Germany's a pretty organised place.
More rules and regulations than you can shake a stick at. (At which you can shake a stick...? Kate?)
And many of which you can ignore with minimal risk of getting on the wrong side of the law.
But the car registration process is pretty cool.
To register your car, you need your ID card (which has your address) and confirmation from a car insurer that you've got coverage.
(For us foreigners, it's passport PLUS a certificate from the city council that you've been behaving)
Then they take your road tax for a year and give you your license plates with stickers showing that it's registered (the bottom one) and the month that the tech inspection is due (August 2007 for me)
And if you don't pay your road tax later on, they'll come round and scrape off your tax disc.
And if you cancel your insurance, they'll ask you for proof of a new insurance or they'll - yep, come round and scrape off your tax disc.
Because they know where you live.
The first 1, 2 or 3 digits show where your car's registered - MZ is Mainz, F is Frankfurt, WI is Wiesbaden ans so on.
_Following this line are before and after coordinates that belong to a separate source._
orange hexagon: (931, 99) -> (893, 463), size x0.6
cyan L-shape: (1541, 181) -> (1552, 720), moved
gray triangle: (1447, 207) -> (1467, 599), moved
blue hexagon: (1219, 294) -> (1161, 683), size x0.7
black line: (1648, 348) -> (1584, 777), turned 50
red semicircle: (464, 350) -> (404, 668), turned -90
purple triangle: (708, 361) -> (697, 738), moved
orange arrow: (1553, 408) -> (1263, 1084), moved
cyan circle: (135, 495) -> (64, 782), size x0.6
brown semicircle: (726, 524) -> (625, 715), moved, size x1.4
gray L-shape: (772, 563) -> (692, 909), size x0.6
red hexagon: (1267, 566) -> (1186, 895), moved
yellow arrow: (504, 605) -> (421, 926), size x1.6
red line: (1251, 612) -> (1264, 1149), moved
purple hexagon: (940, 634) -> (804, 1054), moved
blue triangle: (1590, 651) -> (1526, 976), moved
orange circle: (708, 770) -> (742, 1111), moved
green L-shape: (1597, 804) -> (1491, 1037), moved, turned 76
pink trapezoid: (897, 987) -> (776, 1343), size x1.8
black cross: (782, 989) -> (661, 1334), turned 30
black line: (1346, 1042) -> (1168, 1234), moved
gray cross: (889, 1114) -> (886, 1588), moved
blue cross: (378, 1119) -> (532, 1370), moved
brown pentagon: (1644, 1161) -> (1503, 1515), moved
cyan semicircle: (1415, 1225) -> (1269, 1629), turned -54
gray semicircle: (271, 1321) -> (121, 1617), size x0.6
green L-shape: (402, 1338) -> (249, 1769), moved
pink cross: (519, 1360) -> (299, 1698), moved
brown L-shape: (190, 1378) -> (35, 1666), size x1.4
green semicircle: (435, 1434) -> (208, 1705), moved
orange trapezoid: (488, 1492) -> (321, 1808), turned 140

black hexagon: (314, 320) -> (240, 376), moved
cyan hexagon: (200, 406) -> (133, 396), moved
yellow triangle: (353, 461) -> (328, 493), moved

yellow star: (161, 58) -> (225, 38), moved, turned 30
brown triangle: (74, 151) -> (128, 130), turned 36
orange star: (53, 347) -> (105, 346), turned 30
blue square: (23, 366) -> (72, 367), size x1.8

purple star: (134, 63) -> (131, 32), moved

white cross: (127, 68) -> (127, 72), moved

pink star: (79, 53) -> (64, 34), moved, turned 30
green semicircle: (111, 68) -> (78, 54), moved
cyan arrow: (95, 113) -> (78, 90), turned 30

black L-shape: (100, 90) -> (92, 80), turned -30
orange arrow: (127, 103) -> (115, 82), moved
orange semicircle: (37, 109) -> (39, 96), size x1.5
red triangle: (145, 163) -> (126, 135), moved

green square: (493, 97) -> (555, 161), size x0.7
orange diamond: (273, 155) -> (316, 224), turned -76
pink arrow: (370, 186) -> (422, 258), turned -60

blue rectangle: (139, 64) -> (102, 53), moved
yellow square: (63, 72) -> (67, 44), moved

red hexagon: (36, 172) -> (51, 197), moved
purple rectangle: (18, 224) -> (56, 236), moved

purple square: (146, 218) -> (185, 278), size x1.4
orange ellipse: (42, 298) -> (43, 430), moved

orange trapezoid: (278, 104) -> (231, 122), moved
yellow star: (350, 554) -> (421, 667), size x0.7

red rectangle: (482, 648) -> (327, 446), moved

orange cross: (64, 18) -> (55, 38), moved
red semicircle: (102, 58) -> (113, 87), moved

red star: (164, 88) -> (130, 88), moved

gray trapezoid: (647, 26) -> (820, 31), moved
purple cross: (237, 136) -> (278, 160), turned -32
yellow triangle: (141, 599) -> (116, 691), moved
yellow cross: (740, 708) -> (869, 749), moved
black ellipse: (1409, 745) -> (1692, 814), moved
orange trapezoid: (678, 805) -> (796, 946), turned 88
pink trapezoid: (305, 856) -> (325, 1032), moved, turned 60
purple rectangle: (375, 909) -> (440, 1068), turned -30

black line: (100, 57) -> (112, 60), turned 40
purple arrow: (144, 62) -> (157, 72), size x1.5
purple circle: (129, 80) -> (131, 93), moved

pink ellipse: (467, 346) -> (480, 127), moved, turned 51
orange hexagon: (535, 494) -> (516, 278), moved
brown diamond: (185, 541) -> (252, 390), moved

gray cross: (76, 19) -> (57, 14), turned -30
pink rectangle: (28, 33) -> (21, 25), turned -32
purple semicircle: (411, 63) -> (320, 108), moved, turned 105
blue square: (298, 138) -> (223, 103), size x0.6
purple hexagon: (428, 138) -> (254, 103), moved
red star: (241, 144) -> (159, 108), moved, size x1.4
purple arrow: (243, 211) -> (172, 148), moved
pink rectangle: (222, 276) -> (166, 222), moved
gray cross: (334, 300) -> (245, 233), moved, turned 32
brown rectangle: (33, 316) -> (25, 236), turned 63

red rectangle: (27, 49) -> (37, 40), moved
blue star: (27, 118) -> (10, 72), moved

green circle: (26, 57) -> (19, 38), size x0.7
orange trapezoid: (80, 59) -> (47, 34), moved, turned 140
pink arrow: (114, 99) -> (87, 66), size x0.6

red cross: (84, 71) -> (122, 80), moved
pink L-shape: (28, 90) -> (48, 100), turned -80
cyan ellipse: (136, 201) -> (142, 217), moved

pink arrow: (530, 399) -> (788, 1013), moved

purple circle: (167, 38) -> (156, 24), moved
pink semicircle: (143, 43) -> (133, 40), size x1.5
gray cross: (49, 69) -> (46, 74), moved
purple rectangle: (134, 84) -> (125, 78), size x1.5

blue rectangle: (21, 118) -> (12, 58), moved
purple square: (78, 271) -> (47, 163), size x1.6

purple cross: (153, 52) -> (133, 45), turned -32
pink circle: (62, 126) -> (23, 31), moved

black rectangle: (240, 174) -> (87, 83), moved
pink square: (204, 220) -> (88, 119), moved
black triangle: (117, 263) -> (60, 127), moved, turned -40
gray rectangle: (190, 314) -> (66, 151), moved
As from there, it's a random combination of 1 or 2 alpha and 1 to 4 numerics.
Unless you want vanity plates, which are sort-of available.
Car dealers will do the registration for you and they just love getting their mates at the registration office to arrange meaningful combinations.
Which I think is sooo naff and you have to instruct them not to.
And they look all disappointed.
Mrs B's niece is mega-naff in this respect, though
She wanted IG-0277.
Her Mum filled out the documents and wrote the "I" so that it looked like a "J" (the way school kids learned in the 1950s)
And that's what she got - JG-0277.
I did suggest a name change via deed poll, but got black looks.